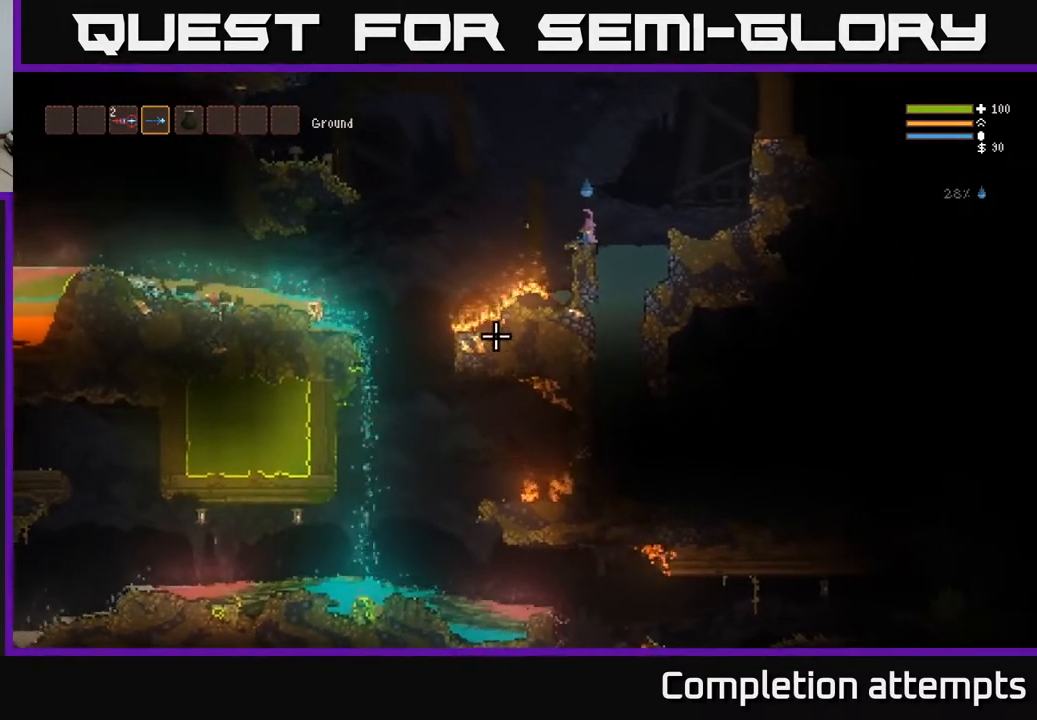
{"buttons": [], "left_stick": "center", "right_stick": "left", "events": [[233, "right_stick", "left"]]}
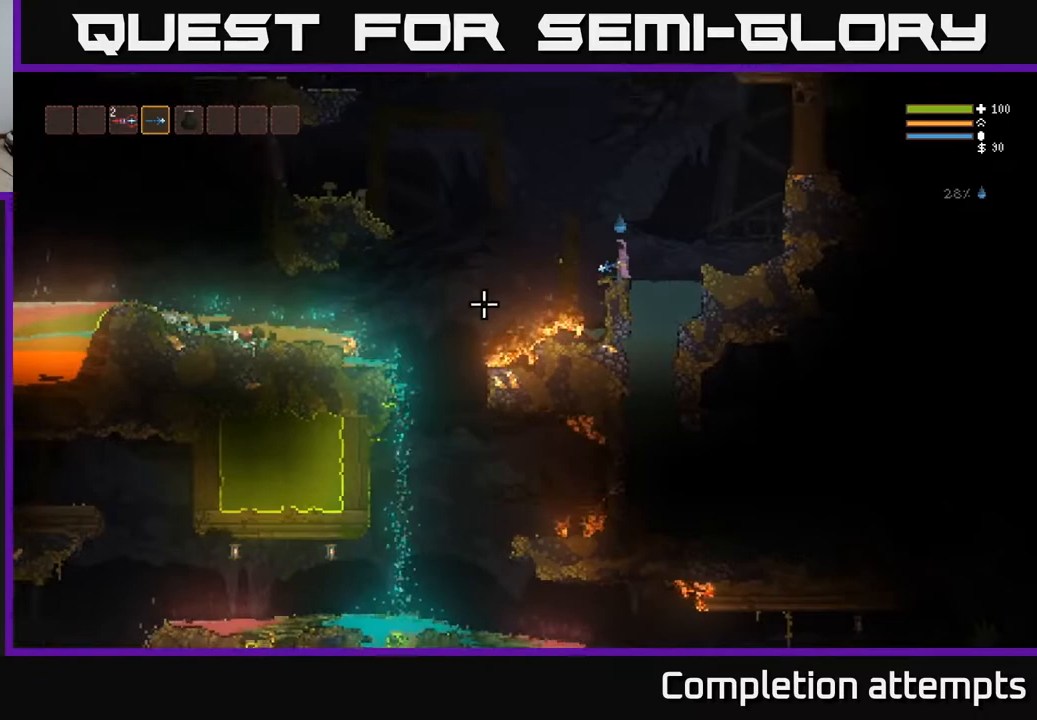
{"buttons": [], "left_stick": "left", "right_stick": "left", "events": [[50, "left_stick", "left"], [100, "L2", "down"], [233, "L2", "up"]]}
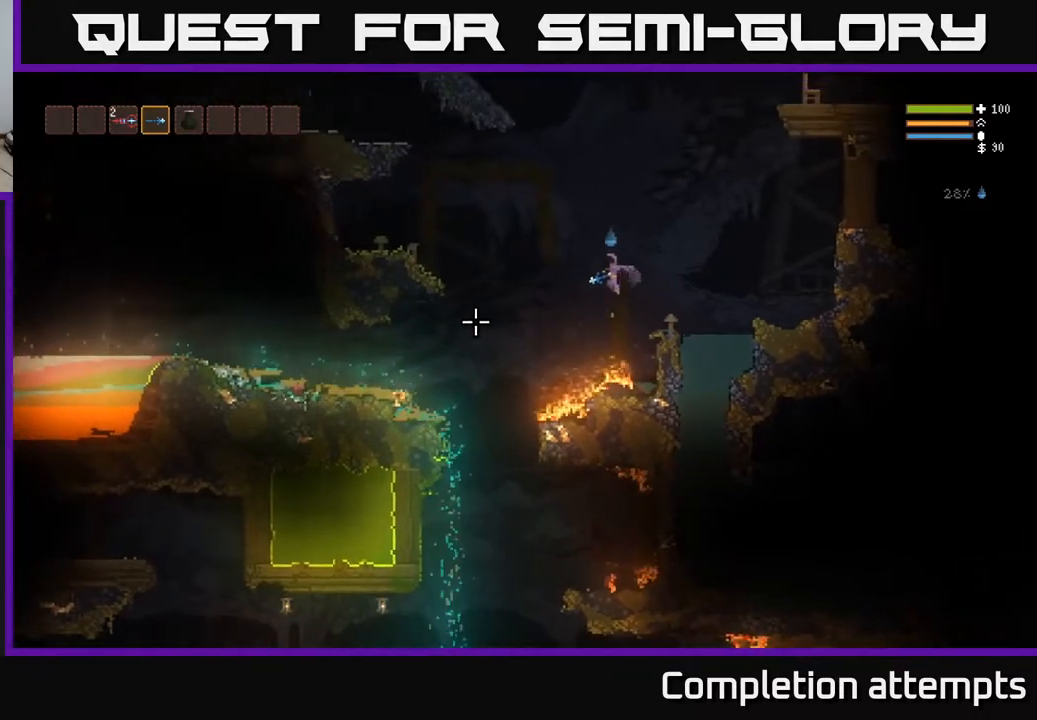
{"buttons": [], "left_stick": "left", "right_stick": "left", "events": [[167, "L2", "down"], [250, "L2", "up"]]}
...
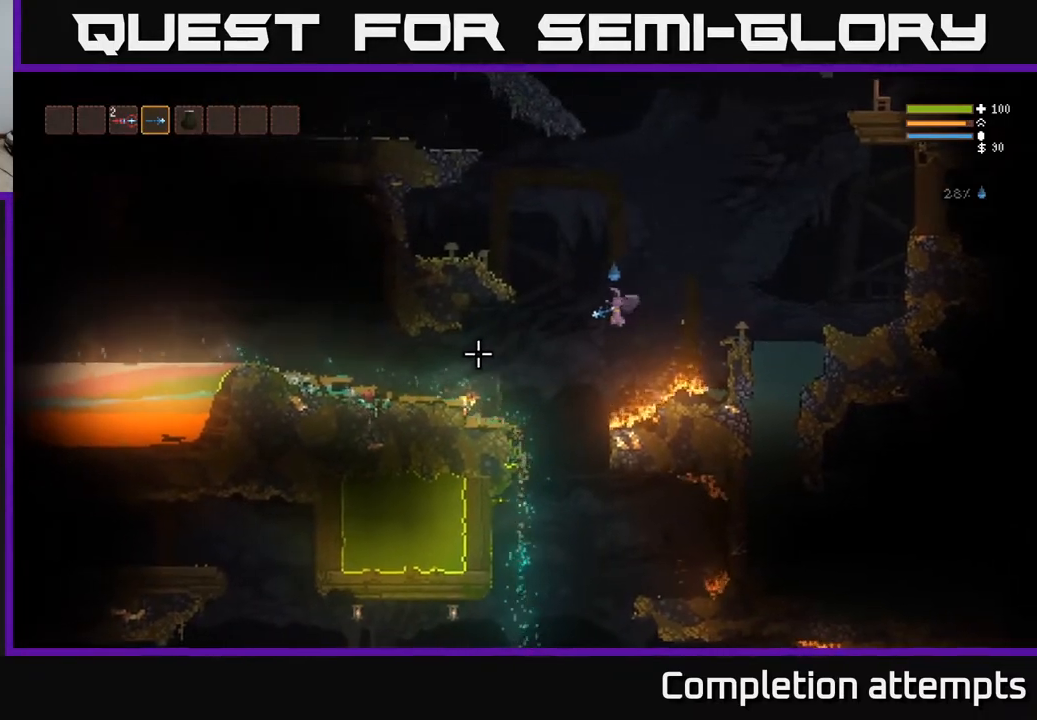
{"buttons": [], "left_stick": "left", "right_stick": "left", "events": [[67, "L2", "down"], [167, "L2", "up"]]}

▸ PROBLEM:
From the entries above, copy out every line where the string "down" appears.

▸ RESULT BELOW:
{"buttons": [], "left_stick": "left", "right_stick": "left", "events": [[50, "left_stick", "left"], [100, "L2", "down"], [233, "L2", "up"]]}
{"buttons": [], "left_stick": "left", "right_stick": "left", "events": [[167, "L2", "down"], [250, "L2", "up"]]}
{"buttons": [], "left_stick": "left", "right_stick": "left", "events": [[67, "L2", "down"], [167, "L2", "up"]]}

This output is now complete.